Monday, Jun. 22, 1992
It's In His Blood
By RICHARD CORLISS
PERFORMER: RINGO STARR
ALBUM: TIME TAKES TIME
LABEL: PRIVATE MUSIC
THE BOTTOM LINE: The ex-Beatle is reborn in an album with the verve and sound of the Fab Four's early hits.
If anybody paid tribute to Ringo Starr when he turned 50, we missed it. Makes sense. Ringo was the Least Beatle, the onstage mascot, the one who didn't write songs or sing well. He was along for the amazing ride three pop geniuses took through the '60s. Early on, his goofy smile and steady beat kept the group grounded. Sometimes the other lads would throw him a tune (With a Little Help from My Friends, Yellow Submarine) that tapped the great good will he shared with his audience. But when John, Paul and George swerved off into drugs, mysticism and more complex music, the drummer lost the rhythm. Hitting the skins wasn't so much fun when the Beatles were hitting the emotional skids.
Ringo will be 52 next month, and now there's reason to celebrate. After a fitful movie career and some of the marital and chemical troubles mandatory for all aging rock stars, Ringo is back -- clean, keen and on tour with an All-Starr band that includes Todd Rundgren, Joe Walsh and Nils Lofgren. And as his first album in nine years proves, he is back in the 1960s. The songs for Time Takes Time, all new, sound beamed from some long-ago Top 40 station that plays only early, previously unheard Beatles songs.
Back Then is a nice place to visit; its anachronisms beguile you. Ten cuts, 10 hit singles on the Bandstand chart. Ten studiously simple tunes with instantly memorable hooks. Brevity used to be the soul of rock; one of these songs runs just 2 min. 45 sec., and most of the others are longer only because they repeat their choruses exactly as many times as you want to hear them. Best of all, no drum solos; the world's most famous percussionist was always a modest gent. Here he jollies things along with his tentative voice and 4/4 pummeling.
Time Takes Time occupied a notable team of four top producers (Don Was, Jeff Lynne, Peter Asher and Phil Ramone), 14 songwriters (including Ringo) and such graybeard kibitzers as Brian Wilson (who provides a Morse-code background % vocal of dit dit dit-dits on the Diane Warren tune In a Heart Beat). Somehow it all coheres, perhaps because this musical militia wanted to honor the group that shaped their pop tastes, and to do it with the one Beatle who could take direction from them as he did from Lennon and McCartney.

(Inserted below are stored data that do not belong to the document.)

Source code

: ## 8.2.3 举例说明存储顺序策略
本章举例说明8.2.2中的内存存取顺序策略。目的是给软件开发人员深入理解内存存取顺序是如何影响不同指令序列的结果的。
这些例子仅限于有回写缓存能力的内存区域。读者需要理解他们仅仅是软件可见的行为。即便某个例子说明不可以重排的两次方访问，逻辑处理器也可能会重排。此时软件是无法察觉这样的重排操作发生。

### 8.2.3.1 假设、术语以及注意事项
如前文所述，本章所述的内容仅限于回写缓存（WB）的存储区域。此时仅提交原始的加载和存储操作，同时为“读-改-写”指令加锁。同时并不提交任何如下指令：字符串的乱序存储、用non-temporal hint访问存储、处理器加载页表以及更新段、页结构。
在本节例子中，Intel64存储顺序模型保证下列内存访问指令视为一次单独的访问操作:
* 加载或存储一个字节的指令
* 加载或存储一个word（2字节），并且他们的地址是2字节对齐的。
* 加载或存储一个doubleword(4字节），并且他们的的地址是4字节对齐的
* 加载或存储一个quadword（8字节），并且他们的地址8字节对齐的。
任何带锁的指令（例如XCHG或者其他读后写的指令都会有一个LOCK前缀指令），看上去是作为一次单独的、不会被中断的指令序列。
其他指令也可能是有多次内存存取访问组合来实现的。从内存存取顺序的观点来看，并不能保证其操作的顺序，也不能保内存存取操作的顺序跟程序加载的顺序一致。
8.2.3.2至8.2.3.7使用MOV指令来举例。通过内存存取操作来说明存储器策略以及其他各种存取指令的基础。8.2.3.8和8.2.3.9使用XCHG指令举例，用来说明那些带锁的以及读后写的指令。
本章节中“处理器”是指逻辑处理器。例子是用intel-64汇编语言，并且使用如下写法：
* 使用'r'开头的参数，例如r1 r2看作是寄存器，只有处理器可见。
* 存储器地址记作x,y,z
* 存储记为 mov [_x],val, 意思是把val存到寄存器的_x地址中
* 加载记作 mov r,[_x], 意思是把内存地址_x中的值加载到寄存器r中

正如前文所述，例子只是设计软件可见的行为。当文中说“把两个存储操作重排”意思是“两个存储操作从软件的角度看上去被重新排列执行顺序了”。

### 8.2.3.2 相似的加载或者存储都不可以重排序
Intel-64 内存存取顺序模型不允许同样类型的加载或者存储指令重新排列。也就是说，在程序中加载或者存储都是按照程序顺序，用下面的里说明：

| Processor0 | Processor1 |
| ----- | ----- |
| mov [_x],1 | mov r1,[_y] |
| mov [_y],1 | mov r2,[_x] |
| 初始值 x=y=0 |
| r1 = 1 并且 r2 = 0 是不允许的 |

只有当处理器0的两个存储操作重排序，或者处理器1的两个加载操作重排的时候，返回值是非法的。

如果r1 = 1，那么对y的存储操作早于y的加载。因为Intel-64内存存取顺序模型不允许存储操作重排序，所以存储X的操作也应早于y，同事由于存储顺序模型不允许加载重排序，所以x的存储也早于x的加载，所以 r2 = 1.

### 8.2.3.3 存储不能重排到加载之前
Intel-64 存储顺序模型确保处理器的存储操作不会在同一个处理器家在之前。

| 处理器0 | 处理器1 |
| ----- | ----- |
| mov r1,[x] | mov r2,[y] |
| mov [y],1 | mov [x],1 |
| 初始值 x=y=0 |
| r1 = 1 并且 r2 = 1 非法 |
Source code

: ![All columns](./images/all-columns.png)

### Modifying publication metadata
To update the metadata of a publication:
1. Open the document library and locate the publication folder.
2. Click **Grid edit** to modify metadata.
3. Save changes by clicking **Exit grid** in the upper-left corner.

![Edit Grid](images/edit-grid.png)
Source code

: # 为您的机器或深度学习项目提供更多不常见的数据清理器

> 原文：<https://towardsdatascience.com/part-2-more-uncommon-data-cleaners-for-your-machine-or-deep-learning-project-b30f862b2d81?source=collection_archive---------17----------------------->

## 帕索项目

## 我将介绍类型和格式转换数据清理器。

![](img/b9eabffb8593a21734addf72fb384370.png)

All the musicians here took these cues. Each song has melodies, lyrics and guitar riffs inspired by early Beatle hits, from the jaunty taunting of Golden Blunders ("You're gonna suffer the guilts forever . . . You're gonna mess up things you thought you would never") to the alley-caterwauling harmonies on I Don't Believe You and Don't Know a Thing About Love. The final song, What Goes Around, features Harrison-like guitars gently weeping in harmony, an extended coda a la Hey Jude, and at the end a cryptic spoken message. The phrase is either "All the same" or "I buried Paul."
All the same will do just fine. Maybe the tunes are less ersatz Beatles than upscale Archies: gourmet bubble gum. Maybe some of the lyrics took less time to write than they do to sing. Maybe the entire album marks Ringo's retreat to the simple life. But to this battered ear, the stuff sounds like music. The highlight is the mesmeric thumper After All These Years, Ringo's anthem to "traveling the world in a rock 'n' roll band. It's in my blood! It's in my blood!" Ours too. This is retro-rock to stir any '60s survivor. Rise from your wheelchairs, Beatlemaniacs, and shout, "Yeah, yeah, yeah!"